*** Opening TASK INPUT ***

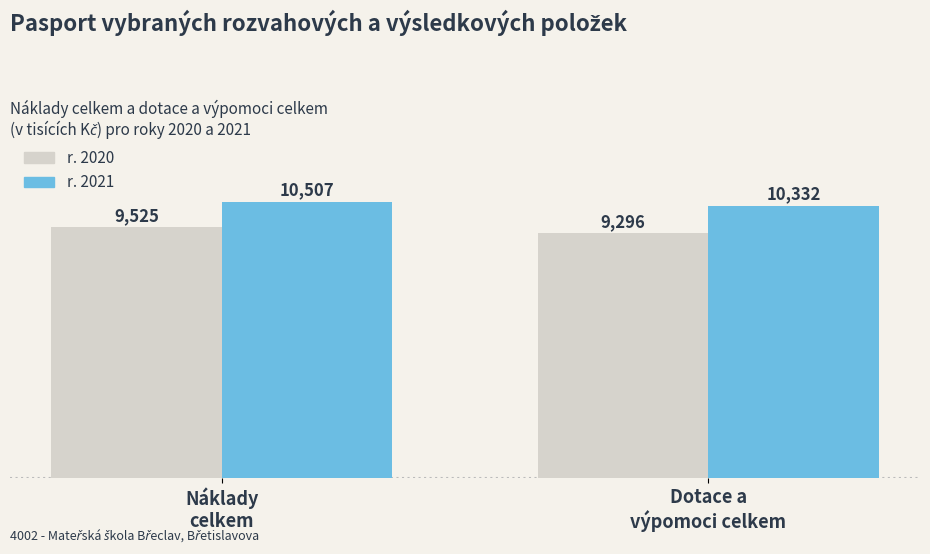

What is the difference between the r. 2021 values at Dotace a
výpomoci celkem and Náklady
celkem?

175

*** Closing TASK INPUT ***
*** Opening TASK INPUT ***

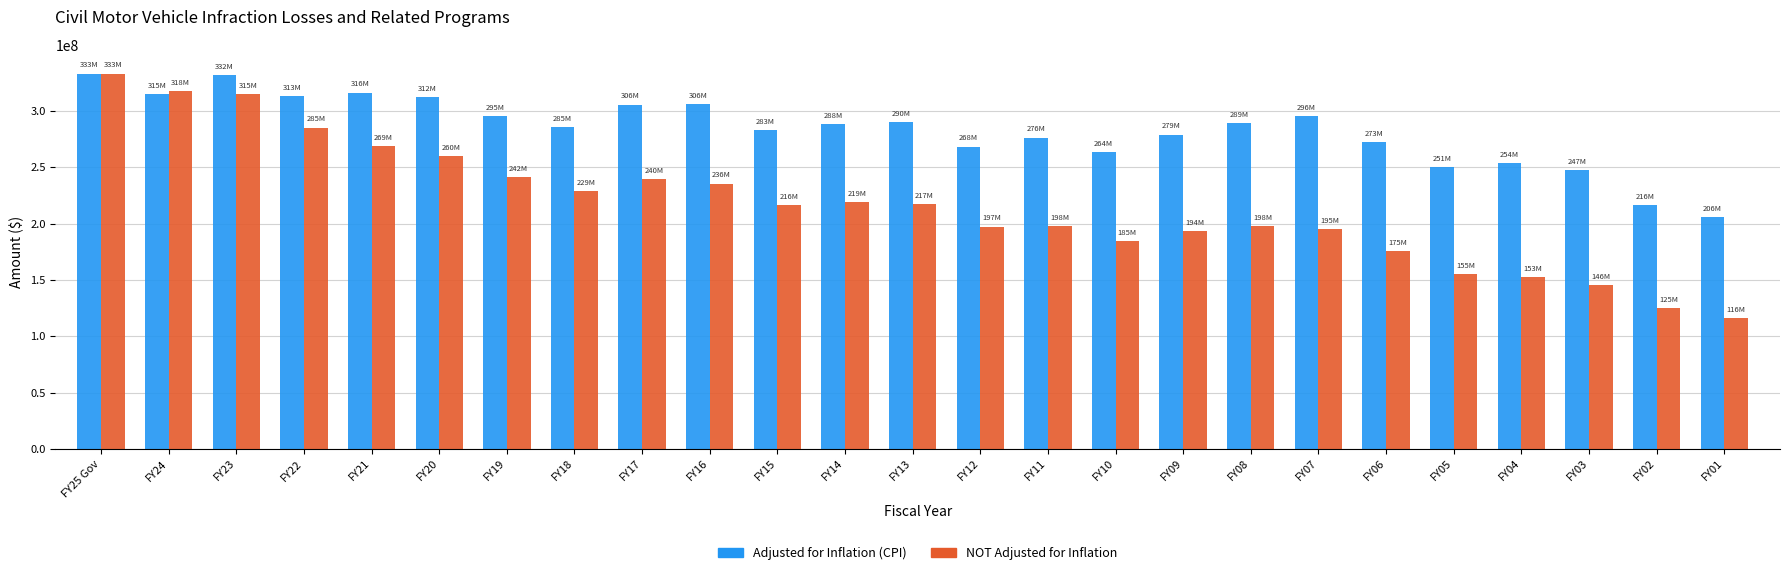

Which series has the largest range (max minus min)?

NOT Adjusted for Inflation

*** Closing TASK INPUT ***

▶ **EXERCISE INSTRUCTIONS**
Output as a Markdown table with columns "Row" and "Line" the lines from the one with "Which series has" up to and including the one with "NOT Adjusted for Inflation", leaving out blank lines.

▶ **RESULT FOR THIS TASK**
| Row | Line |
|---|---|
| 1 | Which series has the largest range (max minus min)? |
| 2 | NOT Adjusted for Inflation |